— START OF Records for the task —
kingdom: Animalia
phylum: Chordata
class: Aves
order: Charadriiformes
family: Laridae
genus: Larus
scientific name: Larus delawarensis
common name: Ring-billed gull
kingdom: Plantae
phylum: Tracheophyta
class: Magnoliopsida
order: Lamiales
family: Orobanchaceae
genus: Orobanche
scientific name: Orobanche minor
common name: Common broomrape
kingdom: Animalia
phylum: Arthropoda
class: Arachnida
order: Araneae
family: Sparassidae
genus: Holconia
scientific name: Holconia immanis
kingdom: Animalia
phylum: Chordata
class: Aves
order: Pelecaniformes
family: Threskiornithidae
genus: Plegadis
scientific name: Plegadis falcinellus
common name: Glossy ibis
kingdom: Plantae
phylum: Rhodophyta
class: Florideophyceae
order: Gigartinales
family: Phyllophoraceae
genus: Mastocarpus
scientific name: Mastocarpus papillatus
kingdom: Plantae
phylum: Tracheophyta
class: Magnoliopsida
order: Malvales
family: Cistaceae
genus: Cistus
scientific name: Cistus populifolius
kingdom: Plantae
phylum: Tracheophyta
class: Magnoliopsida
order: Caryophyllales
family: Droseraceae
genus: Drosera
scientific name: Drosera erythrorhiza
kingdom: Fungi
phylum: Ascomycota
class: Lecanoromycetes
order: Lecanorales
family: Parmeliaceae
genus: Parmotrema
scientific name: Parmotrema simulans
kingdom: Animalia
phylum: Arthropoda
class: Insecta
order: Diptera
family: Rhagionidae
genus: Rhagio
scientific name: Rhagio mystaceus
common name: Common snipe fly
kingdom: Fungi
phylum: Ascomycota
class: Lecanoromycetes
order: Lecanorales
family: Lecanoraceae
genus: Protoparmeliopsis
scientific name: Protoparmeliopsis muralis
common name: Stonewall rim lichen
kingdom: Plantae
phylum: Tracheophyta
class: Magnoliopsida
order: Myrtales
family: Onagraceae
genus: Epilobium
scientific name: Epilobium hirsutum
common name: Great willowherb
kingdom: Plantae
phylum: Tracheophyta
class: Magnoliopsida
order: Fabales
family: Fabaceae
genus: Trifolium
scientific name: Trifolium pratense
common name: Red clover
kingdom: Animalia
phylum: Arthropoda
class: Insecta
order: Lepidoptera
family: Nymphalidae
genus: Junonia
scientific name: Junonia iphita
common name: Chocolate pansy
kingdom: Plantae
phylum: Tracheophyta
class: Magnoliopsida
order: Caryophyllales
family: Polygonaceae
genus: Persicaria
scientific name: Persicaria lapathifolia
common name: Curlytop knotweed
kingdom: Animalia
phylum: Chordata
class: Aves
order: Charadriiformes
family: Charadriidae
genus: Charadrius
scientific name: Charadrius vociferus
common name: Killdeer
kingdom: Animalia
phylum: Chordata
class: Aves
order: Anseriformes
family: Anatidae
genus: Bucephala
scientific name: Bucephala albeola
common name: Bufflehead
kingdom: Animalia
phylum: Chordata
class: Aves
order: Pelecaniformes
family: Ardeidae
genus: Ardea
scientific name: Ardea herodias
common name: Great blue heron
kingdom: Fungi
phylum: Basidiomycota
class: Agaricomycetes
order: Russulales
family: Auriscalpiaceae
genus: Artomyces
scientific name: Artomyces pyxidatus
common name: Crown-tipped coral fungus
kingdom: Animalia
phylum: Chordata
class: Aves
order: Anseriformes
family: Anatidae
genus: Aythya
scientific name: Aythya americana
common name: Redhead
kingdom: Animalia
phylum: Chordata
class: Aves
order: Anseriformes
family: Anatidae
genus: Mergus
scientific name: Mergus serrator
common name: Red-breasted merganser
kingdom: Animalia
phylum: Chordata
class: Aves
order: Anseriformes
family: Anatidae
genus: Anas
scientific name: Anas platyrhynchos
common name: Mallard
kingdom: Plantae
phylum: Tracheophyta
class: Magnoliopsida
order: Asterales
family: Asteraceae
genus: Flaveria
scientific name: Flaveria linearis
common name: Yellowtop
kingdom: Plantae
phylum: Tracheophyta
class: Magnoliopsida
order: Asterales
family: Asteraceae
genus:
— END OF Records for the task —
## [Job]
Lay out all of the lines above as a numbered list, skipping any blank ones.

## [Solution to the exercise]
1. kingdom: Animalia
2. phylum: Chordata
3. class: Aves
4. order: Charadriiformes
5. family: Laridae
6. genus: Larus
7. scientific name: Larus delawarensis
8. common name: Ring-billed gull
9. kingdom: Plantae
10. phylum: Tracheophyta
11. class: Magnoliopsida
12. order: Lamiales
13. family: Orobanchaceae
14. genus: Orobanche
15. scientific name: Orobanche minor
16. common name: Common broomrape
17. kingdom: Animalia
18. phylum: Arthropoda
19. class: Arachnida
20. order: Araneae
21. family: Sparassidae
22. genus: Holconia
23. scientific name: Holconia immanis
24. kingdom: Animalia
25. phylum: Chordata
26. class: Aves
27. order: Pelecaniformes
28. family: Threskiornithidae
29. genus: Plegadis
30. scientific name: Plegadis falcinellus
31. common name: Glossy ibis
32. kingdom: Plantae
33. phylum: Rhodophyta
34. class: Florideophyceae
35. order: Gigartinales
36. family: Phyllophoraceae
37. genus: Mastocarpus
38. scientific name: Mastocarpus papillatus
39. kingdom: Plantae
40. phylum: Tracheophyta
41. class: Magnoliopsida
42. order: Malvales
43. family: Cistaceae
44. genus: Cistus
45. scientific name: Cistus populifolius
46. kingdom: Plantae
47. phylum: Tracheophyta
48. class: Magnoliopsida
49. order: Caryophyllales
50. family: Droseraceae
51. genus: Drosera
52. scientific name: Drosera erythrorhiza
53. kingdom: Fungi
54. phylum: Ascomycota
55. class: Lecanoromycetes
56. order: Lecanorales
57. family: Parmeliaceae
58. genus: Parmotrema
59. scientific name: Parmotrema simulans
60. kingdom: Animalia
61. phylum: Arthropoda
62. class: Insecta
63. order: Diptera
64. family: Rhagionidae
65. genus: Rhagio
66. scientific name: Rhagio mystaceus
67. common name: Common snipe fly
68. kingdom: Fungi
69. phylum: Ascomycota
70. class: Lecanoromycetes
71. order: Lecanorales
72. family: Lecanoraceae
73. genus: Protoparmeliopsis
74. scientific name: Protoparmeliopsis muralis
75. common name: Stonewall rim lichen
76. kingdom: Plantae
77. phylum: Tracheophyta
78. class: Magnoliopsida
79. order: Myrtales
80. family: Onagraceae
81. genus: Epilobium
82. scientific name: Epilobium hirsutum
83. common name: Great willowherb
84. kingdom: Plantae
85. phylum: Tracheophyta
86. class: Magnoliopsida
87. order: Fabales
88. family: Fabaceae
89. genus: Trifolium
90. scientific name: Trifolium pratense
91. common name: Red clover
92. kingdom: Animalia
93. phylum: Arthropoda
94. class: Insecta
95. order: Lepidoptera
96. family: Nymphalidae
97. genus: Junonia
98. scientific name: Junonia iphita
99. common name: Chocolate pansy
100. kingdom: Plantae
101. phylum: Tracheophyta
102. class: Magnoliopsida
103. order: Caryophyllales
104. family: Polygonaceae
105. genus: Persicaria
106. scientific name: Persicaria lapathifolia
107. common name: Curlytop knotweed
108. kingdom: Animalia
109. phylum: Chordata
110. class: Aves
111. order: Charadriiformes
112. family: Charadriidae
113. genus: Charadrius
114. scientific name: Charadrius vociferus
115. common name: Killdeer
116. kingdom: Animalia
117. phylum: Chordata
118. class: Aves
119. order: Anseriformes
120. family: Anatidae
121. genus: Bucephala
122. scientific name: Bucephala albeola
123. common name: Bufflehead
124. kingdom: Animalia
125. phylum: Chordata
126. class: Aves
127. order: Pelecaniformes
128. family: Ardeidae
129. genus: Ardea
130. scientific name: Ardea herodias
131. common name: Great blue heron
132. kingdom: Fungi
133. phylum: Basidiomycota
134. class: Agaricomycetes
135. order: Russulales
136. family: Auriscalpiaceae
137. genus: Artomyces
138. scientific name: Artomyces pyxidatus
139. common name: Crown-tipped coral fungus
140. kingdom: Animalia
141. phylum: Chordata
142. class: Aves
143. order: Anseriformes
144. family: Anatidae
145. genus: Aythya
146. scientific name: Aythya americana
147. common name: Redhead
148. kingdom: Animalia
149. phylum: Chordata
150. class: Aves
151. order: Anseriformes
152. family: Anatidae
153. genus: Mergus
154. scientific name: Mergus serrator
155. common name: Red-breasted merganser
156. kingdom: Animalia
157. phylum: Chordata
158. class: Aves
159. order: Anseriformes
160. family: Anatidae
161. genus: Anas
162. scientific name: Anas platyrhynchos
163. common name: Mallard
164. kingdom: Plantae
165. phylum: Tracheophyta
166. class: Magnoliopsida
167. order: Asterales
168. family: Asteraceae
169. genus: Flaveria
170. scientific name: Flaveria linearis
171. common name: Yellowtop
172. kingdom: Plantae
173. phylum: Tracheophyta
174. class: Magnoliopsida
175. order: Asterales
176. family: Asteraceae
177. genus:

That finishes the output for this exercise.